Status: Commenting Phase
- Tax- Legislative Tax Home Ruling by the Internal Revenue Service
Following a recent ruling by the IRS concerning Section 162(h) of the Tax Code, Legislators are being told that they may not take per diem deductions for days the Legislature was in session, but during which no substantial business was conducted. This ruling and subsequent policy is being applied for the first time and is currently affecting the New York State Legislature and is sure to affect many other states. More broadly, the ruling preempts many state statutes and/or constitutions which define “legislative day.” The reading of 162(h) clearly is meant to provide the per diem deduction to any day the legislature is in session. The provision allows the legislators to take a per diem deduction for each “legislative day” the legislature is in session. A “legislative day shall be any day during such year on which the legislature was in session”(including any day in which the legislature was not in session for a period of 4 consecutive days or less). 162(h)(2)(A). Congress provided no more specificity or limitations as to the definition of legislative session and the IRS now seeks to retroactively define what a legislative day is and collect additional taxes on Legislators’ returns.

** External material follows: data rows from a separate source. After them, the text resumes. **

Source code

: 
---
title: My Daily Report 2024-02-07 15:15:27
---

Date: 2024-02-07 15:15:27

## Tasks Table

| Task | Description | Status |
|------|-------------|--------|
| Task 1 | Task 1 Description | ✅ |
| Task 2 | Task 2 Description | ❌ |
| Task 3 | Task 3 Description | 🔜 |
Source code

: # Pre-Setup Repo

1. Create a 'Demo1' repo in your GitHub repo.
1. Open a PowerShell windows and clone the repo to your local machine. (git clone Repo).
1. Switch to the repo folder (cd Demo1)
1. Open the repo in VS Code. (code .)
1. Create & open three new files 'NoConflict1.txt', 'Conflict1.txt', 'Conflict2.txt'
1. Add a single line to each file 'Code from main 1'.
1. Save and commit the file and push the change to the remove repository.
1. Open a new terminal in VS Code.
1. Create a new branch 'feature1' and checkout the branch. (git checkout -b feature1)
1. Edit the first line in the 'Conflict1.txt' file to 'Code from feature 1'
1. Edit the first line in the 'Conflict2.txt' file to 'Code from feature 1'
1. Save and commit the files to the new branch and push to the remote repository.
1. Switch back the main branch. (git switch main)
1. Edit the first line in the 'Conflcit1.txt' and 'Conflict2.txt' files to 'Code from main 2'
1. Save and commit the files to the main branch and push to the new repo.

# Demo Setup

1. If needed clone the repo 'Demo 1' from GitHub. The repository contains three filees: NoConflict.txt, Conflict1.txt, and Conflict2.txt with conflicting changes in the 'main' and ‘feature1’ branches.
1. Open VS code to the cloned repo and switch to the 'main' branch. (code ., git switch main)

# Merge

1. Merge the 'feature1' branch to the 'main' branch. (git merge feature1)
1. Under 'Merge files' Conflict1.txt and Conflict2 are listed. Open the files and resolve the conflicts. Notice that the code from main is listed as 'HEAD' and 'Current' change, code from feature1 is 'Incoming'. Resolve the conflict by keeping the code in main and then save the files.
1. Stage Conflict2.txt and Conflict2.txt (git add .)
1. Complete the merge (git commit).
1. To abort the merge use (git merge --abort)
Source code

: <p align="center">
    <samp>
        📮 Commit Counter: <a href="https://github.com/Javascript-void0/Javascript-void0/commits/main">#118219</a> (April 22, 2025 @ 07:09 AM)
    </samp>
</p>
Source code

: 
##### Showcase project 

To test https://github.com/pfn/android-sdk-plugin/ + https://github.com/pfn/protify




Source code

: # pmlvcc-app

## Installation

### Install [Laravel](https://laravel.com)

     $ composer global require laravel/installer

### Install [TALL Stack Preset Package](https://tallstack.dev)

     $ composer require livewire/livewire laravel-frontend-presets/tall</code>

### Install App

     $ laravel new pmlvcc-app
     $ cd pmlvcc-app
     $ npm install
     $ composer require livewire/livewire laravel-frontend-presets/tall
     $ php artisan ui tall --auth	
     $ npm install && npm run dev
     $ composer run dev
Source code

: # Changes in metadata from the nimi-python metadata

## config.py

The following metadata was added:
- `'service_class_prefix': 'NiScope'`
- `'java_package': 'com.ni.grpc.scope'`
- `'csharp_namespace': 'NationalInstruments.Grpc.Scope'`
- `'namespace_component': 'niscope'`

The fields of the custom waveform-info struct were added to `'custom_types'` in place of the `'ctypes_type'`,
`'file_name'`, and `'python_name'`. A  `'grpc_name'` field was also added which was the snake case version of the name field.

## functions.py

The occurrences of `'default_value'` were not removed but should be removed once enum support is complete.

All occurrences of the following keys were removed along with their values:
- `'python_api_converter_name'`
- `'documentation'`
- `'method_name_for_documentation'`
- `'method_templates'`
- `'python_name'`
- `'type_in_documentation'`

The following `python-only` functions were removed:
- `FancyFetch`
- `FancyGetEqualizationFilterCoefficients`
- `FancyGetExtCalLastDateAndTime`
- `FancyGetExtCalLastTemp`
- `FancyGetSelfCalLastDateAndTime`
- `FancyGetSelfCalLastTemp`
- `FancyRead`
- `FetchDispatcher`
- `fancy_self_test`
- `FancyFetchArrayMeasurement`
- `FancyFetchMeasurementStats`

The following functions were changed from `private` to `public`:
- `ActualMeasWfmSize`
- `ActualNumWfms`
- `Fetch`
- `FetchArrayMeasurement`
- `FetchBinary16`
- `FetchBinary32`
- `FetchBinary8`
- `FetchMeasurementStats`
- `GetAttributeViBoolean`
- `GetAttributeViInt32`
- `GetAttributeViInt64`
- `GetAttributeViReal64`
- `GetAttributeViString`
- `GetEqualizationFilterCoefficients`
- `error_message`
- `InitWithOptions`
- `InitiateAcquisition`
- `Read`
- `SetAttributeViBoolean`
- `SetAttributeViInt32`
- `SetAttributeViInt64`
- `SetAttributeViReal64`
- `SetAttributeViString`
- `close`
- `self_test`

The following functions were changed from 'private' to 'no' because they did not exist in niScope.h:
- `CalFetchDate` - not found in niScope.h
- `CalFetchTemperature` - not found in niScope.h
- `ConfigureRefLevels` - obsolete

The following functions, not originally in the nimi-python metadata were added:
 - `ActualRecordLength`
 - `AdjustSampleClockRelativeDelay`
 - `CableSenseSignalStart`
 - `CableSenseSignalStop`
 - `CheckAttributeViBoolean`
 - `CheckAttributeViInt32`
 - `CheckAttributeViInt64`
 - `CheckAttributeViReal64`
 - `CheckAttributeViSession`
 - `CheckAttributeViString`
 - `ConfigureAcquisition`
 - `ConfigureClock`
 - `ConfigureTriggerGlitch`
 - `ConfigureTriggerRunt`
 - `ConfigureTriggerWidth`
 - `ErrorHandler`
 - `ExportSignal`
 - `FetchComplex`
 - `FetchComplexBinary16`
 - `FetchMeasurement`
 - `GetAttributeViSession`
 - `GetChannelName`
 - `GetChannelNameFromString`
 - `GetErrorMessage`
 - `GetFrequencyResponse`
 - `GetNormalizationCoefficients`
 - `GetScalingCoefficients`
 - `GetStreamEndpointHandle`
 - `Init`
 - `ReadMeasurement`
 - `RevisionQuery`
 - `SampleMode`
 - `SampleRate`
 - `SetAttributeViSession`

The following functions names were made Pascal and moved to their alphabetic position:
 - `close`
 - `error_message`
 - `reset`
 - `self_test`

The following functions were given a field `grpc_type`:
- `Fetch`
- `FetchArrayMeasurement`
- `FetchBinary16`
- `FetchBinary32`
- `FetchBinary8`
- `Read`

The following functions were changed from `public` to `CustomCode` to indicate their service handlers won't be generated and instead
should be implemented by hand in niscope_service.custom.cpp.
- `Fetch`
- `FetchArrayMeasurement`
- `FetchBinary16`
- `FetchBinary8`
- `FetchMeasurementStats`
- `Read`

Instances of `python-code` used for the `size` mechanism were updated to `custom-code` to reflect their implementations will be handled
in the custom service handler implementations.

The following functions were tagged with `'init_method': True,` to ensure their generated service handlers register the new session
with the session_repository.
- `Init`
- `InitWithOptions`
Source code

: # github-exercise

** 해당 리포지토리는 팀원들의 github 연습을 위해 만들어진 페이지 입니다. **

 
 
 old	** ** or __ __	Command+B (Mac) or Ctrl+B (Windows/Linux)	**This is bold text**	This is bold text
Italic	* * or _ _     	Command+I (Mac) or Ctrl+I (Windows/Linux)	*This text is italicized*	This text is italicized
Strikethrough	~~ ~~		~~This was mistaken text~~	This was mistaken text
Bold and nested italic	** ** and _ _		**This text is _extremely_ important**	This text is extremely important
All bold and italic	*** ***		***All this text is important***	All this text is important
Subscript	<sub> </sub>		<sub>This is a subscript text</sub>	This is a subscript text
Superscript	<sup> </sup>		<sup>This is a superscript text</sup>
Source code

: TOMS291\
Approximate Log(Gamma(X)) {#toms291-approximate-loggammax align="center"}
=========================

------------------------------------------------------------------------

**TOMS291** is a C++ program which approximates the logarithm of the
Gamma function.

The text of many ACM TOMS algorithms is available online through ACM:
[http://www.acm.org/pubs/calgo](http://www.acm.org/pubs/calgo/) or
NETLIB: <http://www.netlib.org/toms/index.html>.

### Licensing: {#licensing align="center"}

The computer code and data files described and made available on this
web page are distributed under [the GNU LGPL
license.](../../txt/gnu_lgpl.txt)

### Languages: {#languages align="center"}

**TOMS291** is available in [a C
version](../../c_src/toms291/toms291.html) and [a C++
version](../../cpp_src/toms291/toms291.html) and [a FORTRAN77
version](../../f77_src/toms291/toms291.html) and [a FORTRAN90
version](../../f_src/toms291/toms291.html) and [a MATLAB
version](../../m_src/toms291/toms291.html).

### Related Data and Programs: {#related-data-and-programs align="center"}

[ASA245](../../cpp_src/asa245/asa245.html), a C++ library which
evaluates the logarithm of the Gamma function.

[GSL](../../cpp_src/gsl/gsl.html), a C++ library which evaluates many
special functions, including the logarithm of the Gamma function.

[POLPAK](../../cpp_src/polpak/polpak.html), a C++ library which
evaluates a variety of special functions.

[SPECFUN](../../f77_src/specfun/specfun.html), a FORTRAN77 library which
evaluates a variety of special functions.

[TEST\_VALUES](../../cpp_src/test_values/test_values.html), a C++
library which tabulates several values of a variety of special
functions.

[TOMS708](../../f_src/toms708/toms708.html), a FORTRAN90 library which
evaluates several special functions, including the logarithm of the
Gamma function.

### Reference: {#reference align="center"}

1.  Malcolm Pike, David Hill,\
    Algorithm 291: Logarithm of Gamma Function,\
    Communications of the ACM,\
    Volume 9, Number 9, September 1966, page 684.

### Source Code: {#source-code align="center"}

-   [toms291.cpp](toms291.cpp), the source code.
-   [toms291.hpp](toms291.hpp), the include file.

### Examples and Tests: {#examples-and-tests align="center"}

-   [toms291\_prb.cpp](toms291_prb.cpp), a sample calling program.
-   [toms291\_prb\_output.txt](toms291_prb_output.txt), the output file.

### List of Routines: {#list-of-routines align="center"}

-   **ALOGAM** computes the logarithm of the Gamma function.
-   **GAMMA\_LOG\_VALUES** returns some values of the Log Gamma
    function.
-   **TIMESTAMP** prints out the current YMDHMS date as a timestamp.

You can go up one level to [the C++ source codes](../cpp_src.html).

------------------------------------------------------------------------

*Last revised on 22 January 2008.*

Status: Representative Charles Rangel (D-NY), who is now the Chair of the House Ways and Means Committee, has sent a letter to the IRS at the urging of the New York Legislature and NCSL stating that the IRS does not have the authority to define what constitutes a legislative day and asking for the IRS to revoke its ruling of retroactivity. If the IRS stands its ground, NCSL will be pursuing a legislative solution to preserve states’ ability to define “legislative day.”